Hello there, ('ω')ノ
~「それっぽく答えてる」だけじゃない、定量的な検証のすすめ~
RAGは検索+生成を組み合わせた仕組みです。 したがって、評価も検索精度(Retrieval)と生成精度(Generation)の両方に目を向ける必要があります。
✅ なぜ評価が難しいのか?
| 課題 | 解説 |
|---|---|
| 正解が明確でない | 回答に“これが正解”という1つの形がないことが多い |
| 質問のあいまいさ | ユーザーの意図によって答えが変わることもある |
| 検索と生成の責任が分離している | どちらが原因でミスが起きたか切り分けづらい |
| 自然言語の評価は主観的 | 「伝わった」「わかりやすかった」など主観が関わる |
➡ だからこそ、評価基準を明確にして、できるだけ定量化することが重要になります。
🔍 評価項目はこの3軸で考える
| 軸 | 評価のポイント |
|---|---|
| ① 検索の妥当性(Retrieval Quality) | 適切な情報を取り出せているか? |
| ② 生成の正確性(Answer Factuality) | 取り出した情報に沿って答えているか? |
| ③ 回答としての質(Usefulness / Helpfulness) | ユーザーにとってわかりやすく、有用な回答か? |
🧪 評価方法①:検索パートの評価(Retrieval)
✔ 精度指標
- Recall\@k(リコール):本当に必要な情報が上位k件の中に含まれていたか?

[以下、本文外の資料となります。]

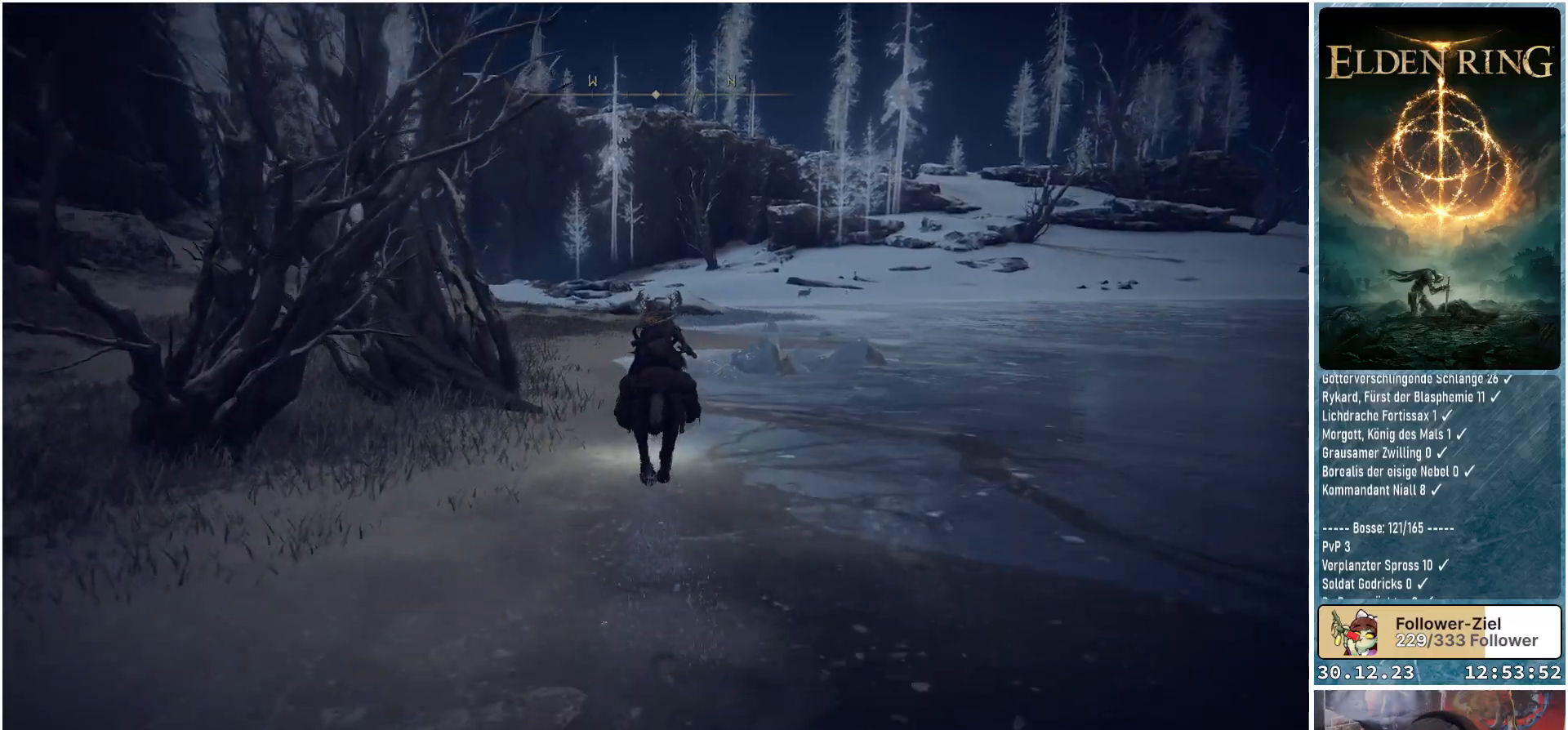
{"buttons": [], "left_stick": "up", "right_stick": "down-left", "events": []}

- Precision\@k(精度):上位k件のうち、どれだけが有用だったか?
✔ 検証方法
- 「質問と答えがわかっている事例集(ゴールドセット)」を用意し、 検索結果にその答えに必要な文書が含まれているかをチェック。
✔ 使えるツール
- ColBERT(検索の評価に特化)
- 自作の簡易スクリプトでも評価可能(ファイル名・スコア・マッチ判定など)
🧪 評価方法②:生成パートの評価(Factuality)
✔ 代表的な指標
- Faithfulness(忠実性):検索結果に基づいているか?→ 幻覚(hallucination)の有無
- Consistency(整合性):矛盾がないか、文脈を守れているか?
- Conciseness(簡潔さ):無駄なく要点がまとまっているか?
✔ 評価方法
- 人手評価(3段階評価や◎○△×など)
- LLM自身に評価させる「Self-Evaluation」も近年増えている → 例:「この回答は以下の文脈情報に忠実ですか?」
🧪 評価方法③:ユーザー体験としての評価(Usefulness)
✔ チェックする観点
- ユーザーは「答えになっている」と感じたか?
- 理解しやすく、具体的だったか?
- 無駄に長すぎたり、抽象的ではなかったか?
✔ 方法例
- 社内ユーザーによる定期的なアンケート(NPS風)
- ユーザー満足度と実使用ログのクロス分析
- 「役に立った? Yes/Noボタン」の収集と内容別の分析
🛠 その他の補助的評価方法
| 方法 | 内容 |
|---|---|
| 出典リンクの正確性 | 回答内に表示された出典が妥当か(URLや文書名の整合) |
| 応答時間 | 検索+生成にかかる時間が業務許容範囲か |
| 再現性 | 同じ質問に対して、安定した回答が得られるか |
| 多様性 | 類似質問に対して適切にバリエーションが出せているか |
💼 実務での運用の工夫
| 施策 | 効果 |
|---|---|
| 月次の自動評価+人手レビュー | 精度トレンドの把握と改善点の発見 |
| 部署別によるサンプル検証 | ルールや前提が異なる分野ごとの最適化 |
| 評価用データセットの定期更新 | 新しい制度や文書に対応したテストケースの追加 |
| フィードバックループ | 実際の質問例+ユーザー評価を使って継続改善 |
✅ まとめ:「答えっぽい」を越えて“本当に使える”を評価しよう
- RAGの評価は「検索」「生成」「実用性」の3つの視点でバランスよく見る
- 定量化できる部分(検索精度)と、主観が入る部分(有用性)の両面を意識する
- 継続的な人手レビュー+自動評価を併用して改善していくサイクルが重要
- 成功のポイントは、「AIが出した答えが“使えるか”」を業務目線で判断すること!